| Provided data |
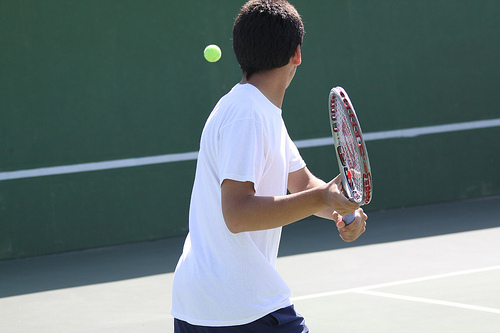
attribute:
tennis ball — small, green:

* * *

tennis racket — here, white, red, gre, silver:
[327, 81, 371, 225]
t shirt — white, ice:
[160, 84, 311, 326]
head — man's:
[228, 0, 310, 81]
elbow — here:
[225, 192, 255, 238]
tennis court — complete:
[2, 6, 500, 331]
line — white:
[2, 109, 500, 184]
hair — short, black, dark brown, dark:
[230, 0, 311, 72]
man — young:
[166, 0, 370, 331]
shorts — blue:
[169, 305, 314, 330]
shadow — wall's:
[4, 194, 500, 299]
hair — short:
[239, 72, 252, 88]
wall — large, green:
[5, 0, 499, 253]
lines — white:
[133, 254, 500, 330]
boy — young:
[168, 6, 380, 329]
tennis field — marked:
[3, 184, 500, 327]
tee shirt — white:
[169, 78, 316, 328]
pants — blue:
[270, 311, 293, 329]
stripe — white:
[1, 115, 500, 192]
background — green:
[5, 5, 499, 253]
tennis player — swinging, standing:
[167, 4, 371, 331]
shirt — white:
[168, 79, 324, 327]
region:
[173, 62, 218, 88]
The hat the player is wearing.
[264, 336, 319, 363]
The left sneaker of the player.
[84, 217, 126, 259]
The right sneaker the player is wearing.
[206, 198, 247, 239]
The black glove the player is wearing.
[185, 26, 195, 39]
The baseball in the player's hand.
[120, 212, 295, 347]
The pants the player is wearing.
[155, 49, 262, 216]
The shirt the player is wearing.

| Instructions for the task |
Return every line of the material above that contains the word "white".

| Solution to this task |
tennis racket — here, white, red, gre, silver:
t shirt — white, ice:
line — white:
lines — white:
tee shirt — white:
stripe — white:
shirt — white:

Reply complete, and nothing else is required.